The Court further finds that a reasonable fee for the attorney for the plaintiff would be 20 per cent of the amount of settlement, which fee is hereby allowed, to be paid out of, but not in addition to, the amount of settlement.

Dated and signed this 21st day of May, 1965.

. In the construction of statutory language, it has been held that the word “person” includes the United States. Stanley v. Schwalby, 147 U.S. 508, 13 S.Ct. 418, 37 L.Ed. 259 (1893); State of Ohio v. Helvering, 292 U.S. 360, 370, 54 S.Ct. 725, 78 L.Ed. 1307 (1934); Helvering v. Stockholms, etc., Bank, 293 U.S. 84, 55 S.Ct. 50, 79 L.Ed. 211 (1934). Also, the United States has been recognized as a “person” within the meaning of Rule 14 E.R.Civ.P. permitting service upon “ * * * a person not a party to the action. * * * ” United States v. Yellow Cab Co., 340 U.S. 543, 71 S.Ct. 399, 95 L.Ed. 523 (1951). However, in each of these instances it was the predominant intention of Congress which governed.

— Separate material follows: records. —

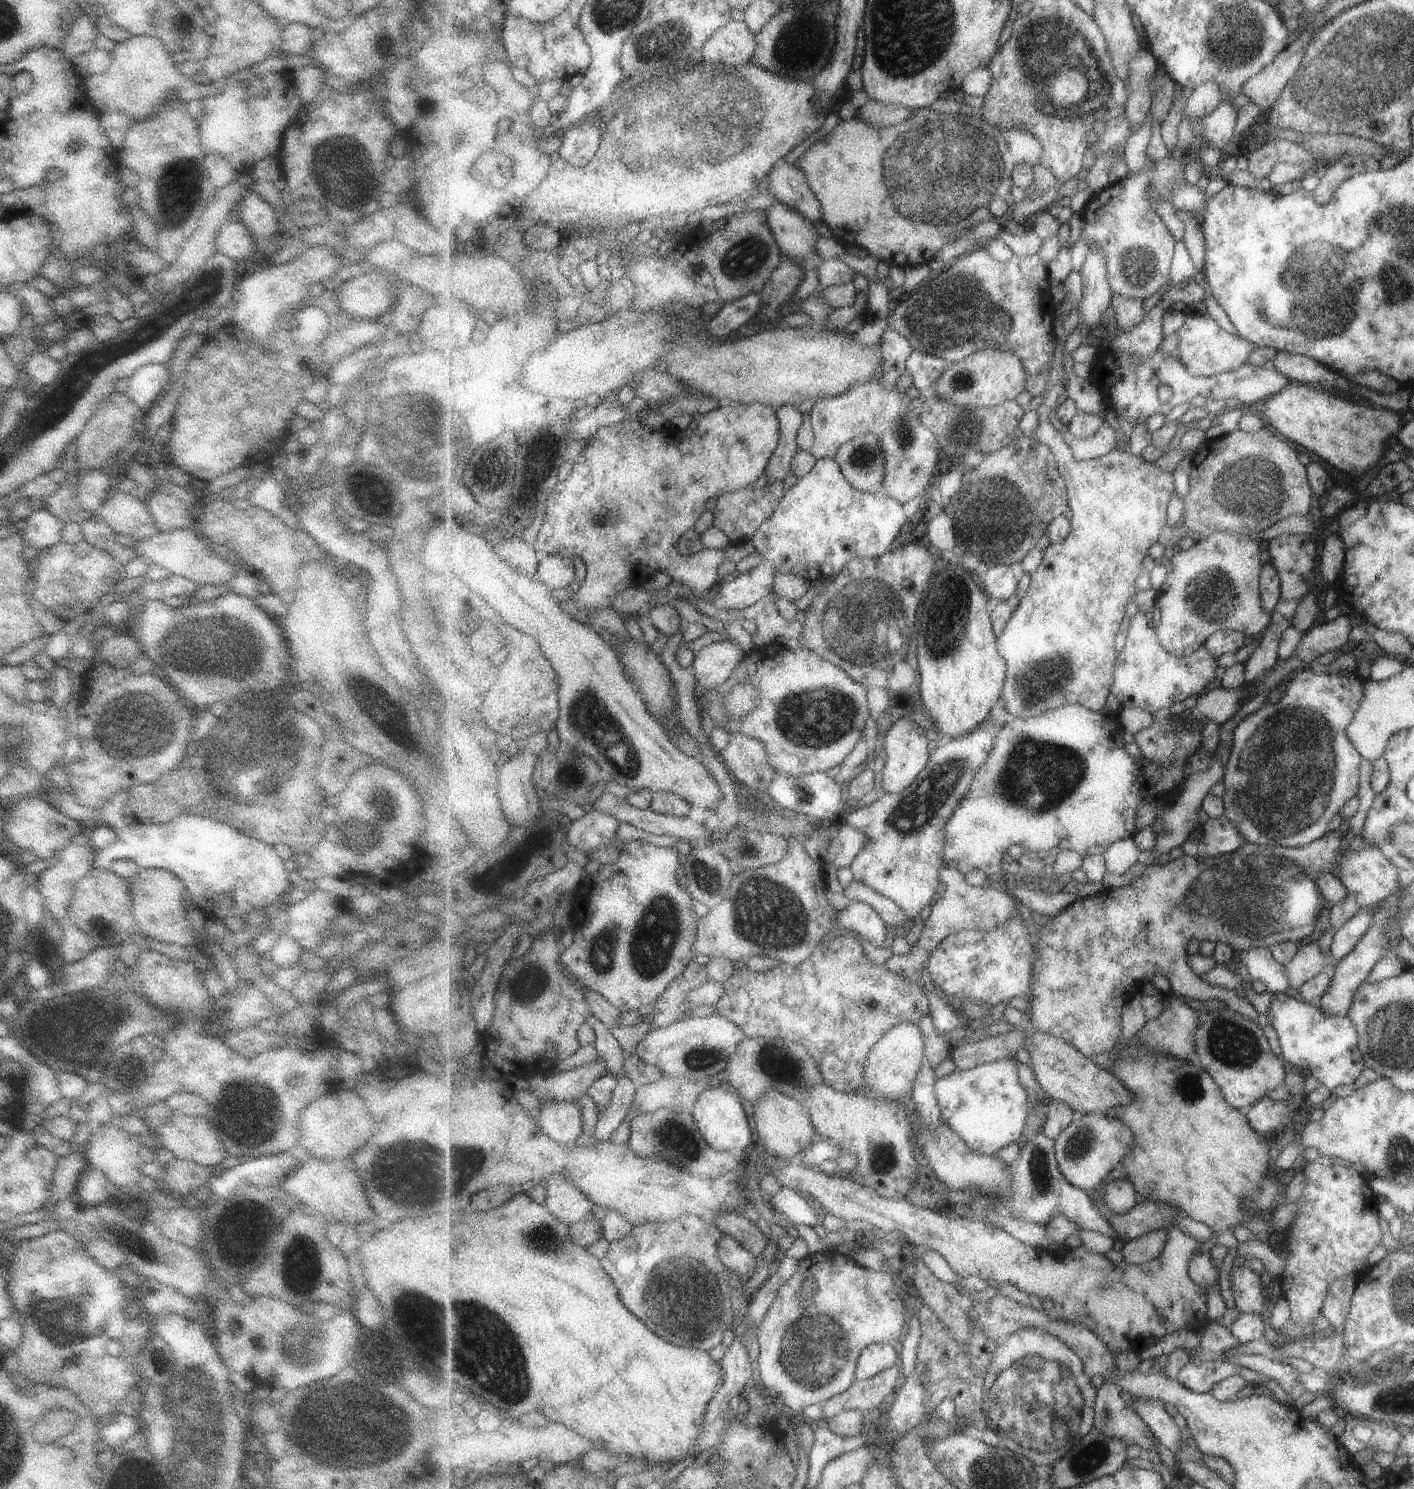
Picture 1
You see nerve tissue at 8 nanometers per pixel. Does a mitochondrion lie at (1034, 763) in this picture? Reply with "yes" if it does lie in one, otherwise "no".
yes

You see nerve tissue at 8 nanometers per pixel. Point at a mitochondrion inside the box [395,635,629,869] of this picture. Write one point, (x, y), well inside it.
(572, 775)

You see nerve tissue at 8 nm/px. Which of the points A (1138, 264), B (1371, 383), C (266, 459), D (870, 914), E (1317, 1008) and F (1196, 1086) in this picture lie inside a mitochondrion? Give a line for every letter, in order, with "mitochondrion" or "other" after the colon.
A: mitochondrion
B: other
C: other
D: other
E: other
F: mitochondrion

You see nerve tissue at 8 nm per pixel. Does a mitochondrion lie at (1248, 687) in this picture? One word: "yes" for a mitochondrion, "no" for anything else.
no

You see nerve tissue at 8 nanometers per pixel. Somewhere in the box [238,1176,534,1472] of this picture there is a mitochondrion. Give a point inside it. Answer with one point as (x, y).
(345, 1418)

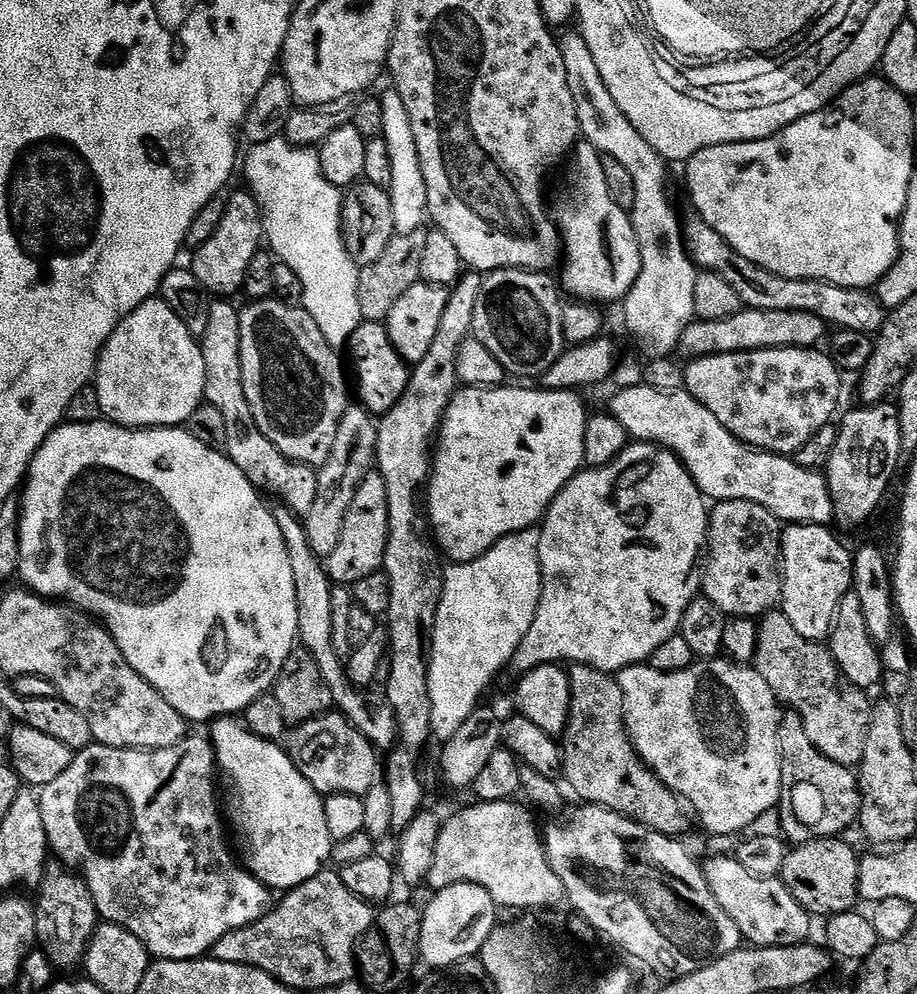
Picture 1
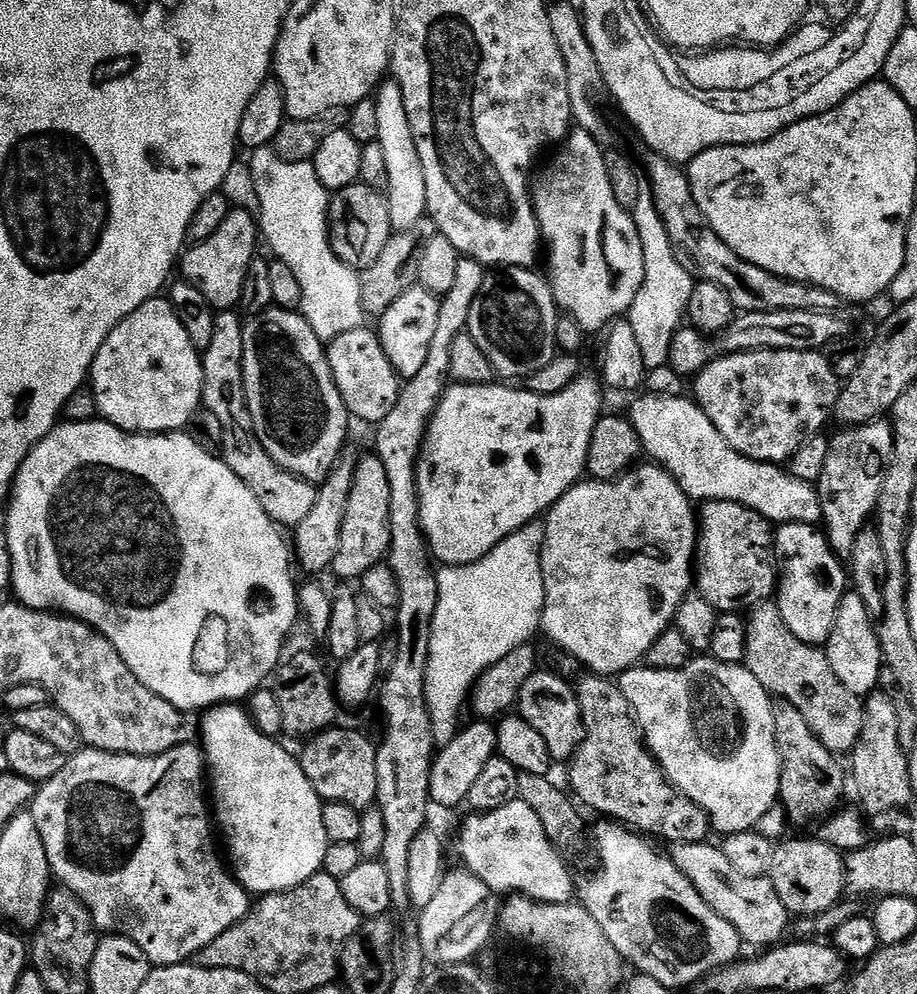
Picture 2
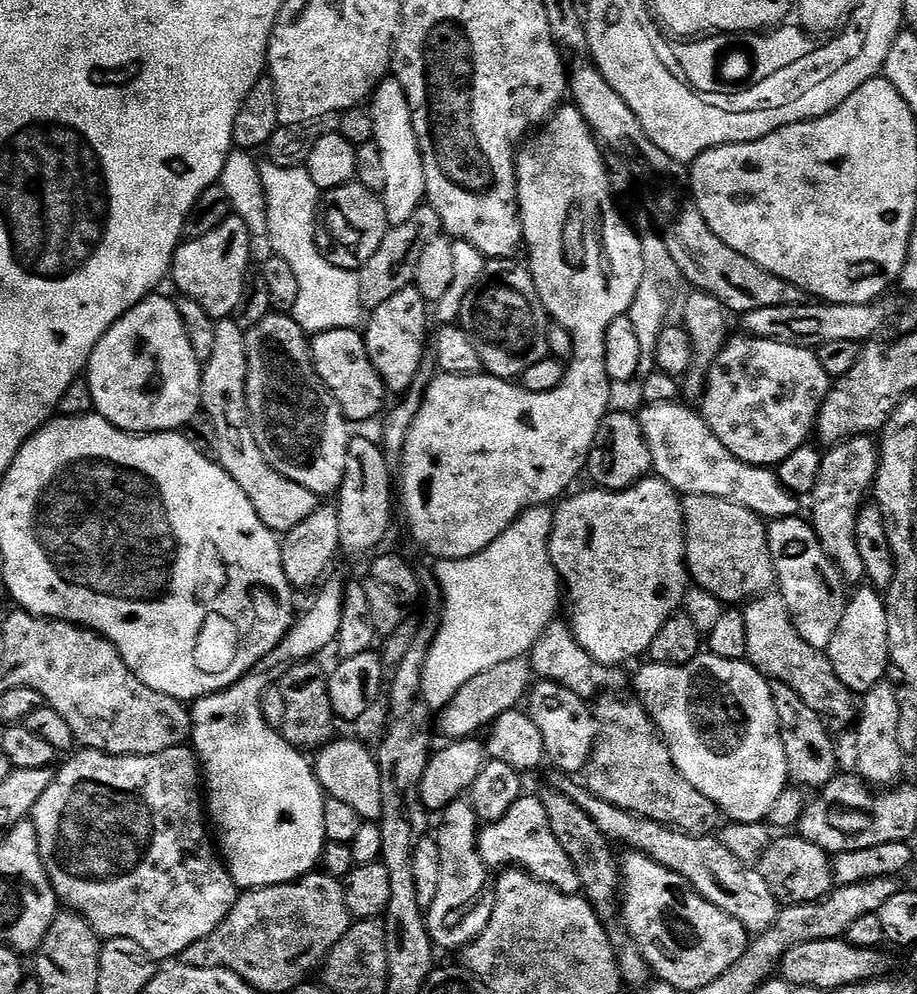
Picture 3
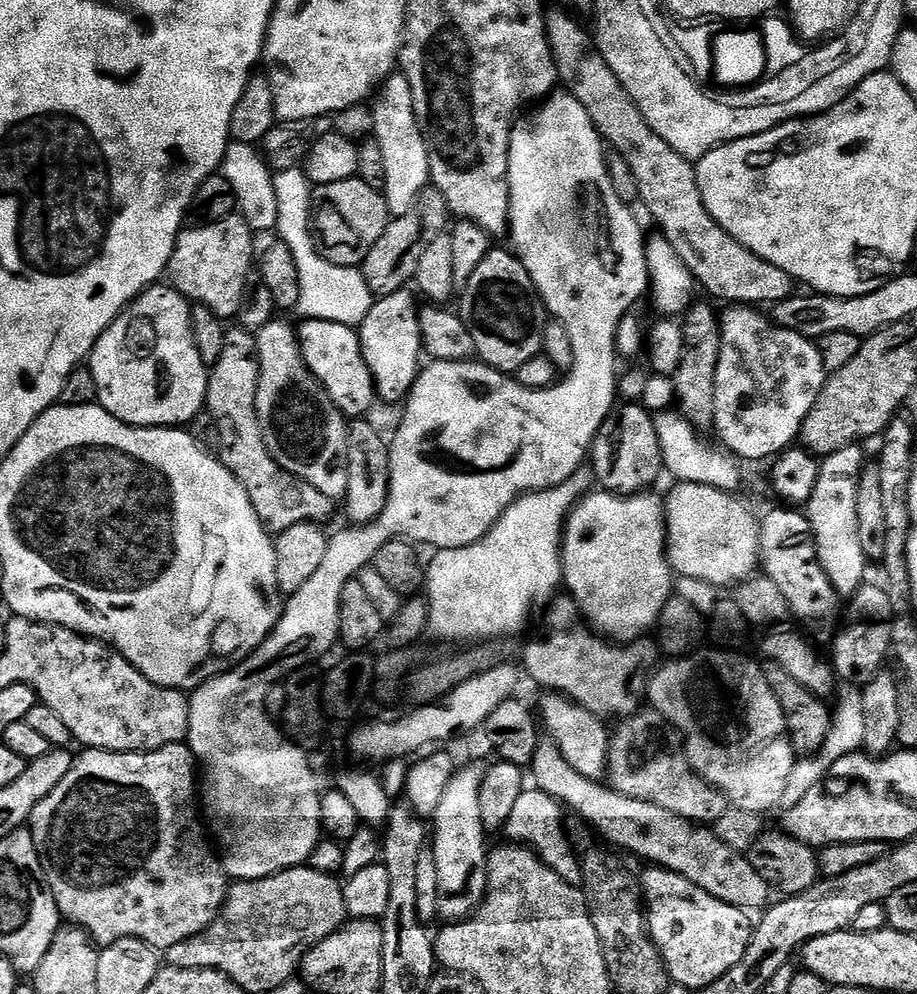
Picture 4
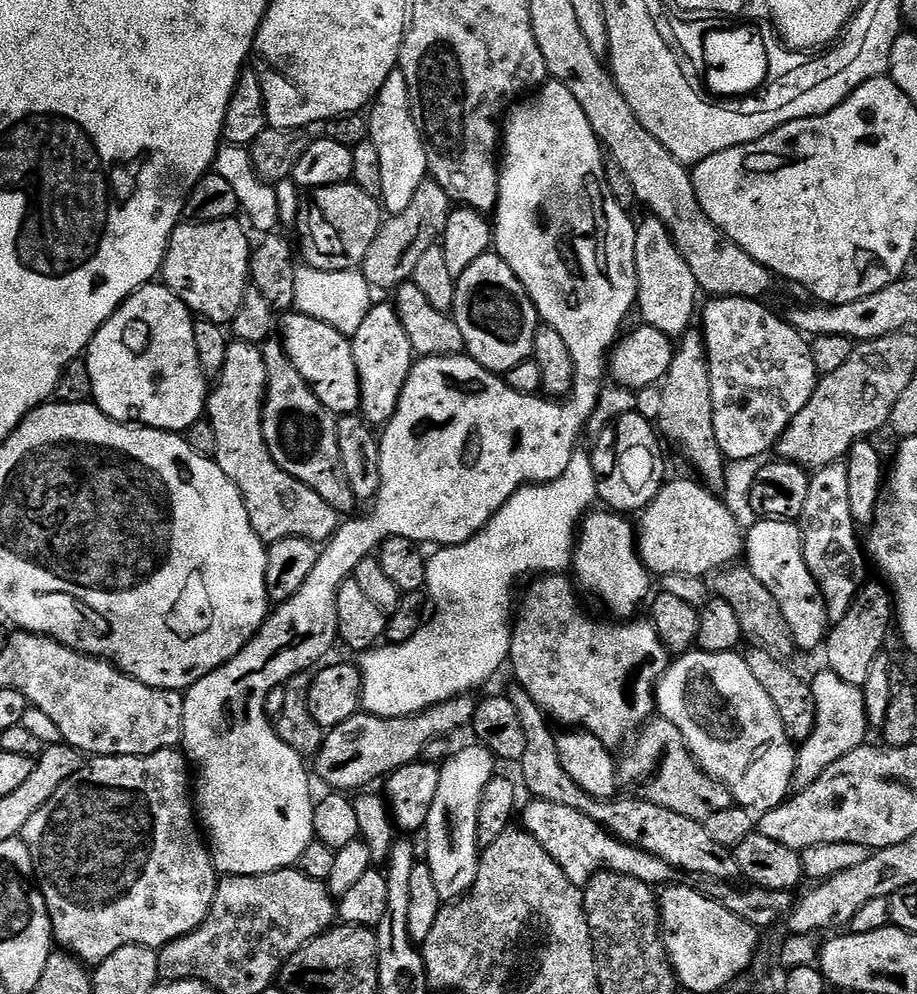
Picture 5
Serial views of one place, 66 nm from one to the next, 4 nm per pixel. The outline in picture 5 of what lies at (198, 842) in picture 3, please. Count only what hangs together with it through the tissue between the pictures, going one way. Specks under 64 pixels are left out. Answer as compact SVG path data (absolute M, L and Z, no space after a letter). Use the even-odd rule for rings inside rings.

In a situation analogous to the one present in this case, the New Hampshire Supreme Court has held that the government is not a “person or organization.” Farm Bureau Mutual Automobile Insurance Co. v. Manson (1947), 94 N.H. 389, 54 A.2d 580, 583. Compare United States v. Maryland Casualty Company (5 Cir., 1963), 323 F.2d 473.

. Under the insurance policy in question the duty to defend and right to settle rest in the insurance company.

. Nistendirk v. McGee (W.D.Mo., 1963), 225 F.Supp. 883; Nistendirk v. United States v. M. F. A. Mutual Insurance Company (W.D.Mo., 1964), 225 F.Supp. 884; Vaughn v. United States v. Tennessee Farmers Mutual Insurance Company (W.D.Tenn., 1964), 225 F.Supp. 890; Patterson v. United States v. State Farm Mutual Automobile Insurance Company (RD.Tenn., 1964), 233 F.Supp. 447; McCrary v. United States (E.D.Tenn., 1964), 235 F.Supp. 33. (Judge Neese, in a memorandum opinion, reaffirms the views expressed in Gipson v. Shelley, supra, but joins the other judges of the Eastern District of Tennessee in holding the insuranee company liable “for the sake of uniformity” in the District); Barker v. United States (N.D.Ga., 1964), 233 F. Supp. 455; Gahagan v. State Farm Mutual Automobile Insurance Co. (W.D.La., 1964), 233 F.Supp. 171; Chatham v. United States v. National Insurance Underwriters (Civil Action No. 1972, Mid.D. Ga. — unreported—1964).

. After the issuance of the policy in question the Texas Insurance Commission, on August 1, 1962, promulgated a standard endorsement excluding the United States as an “insured” and excluding from liability coverage any accident covered by the Federal Tort Claims Act. Of course, *520such endorsement is no evidence of the intent of the contracting parties and does not override the obvious intent of Congress in the 1961 amendments.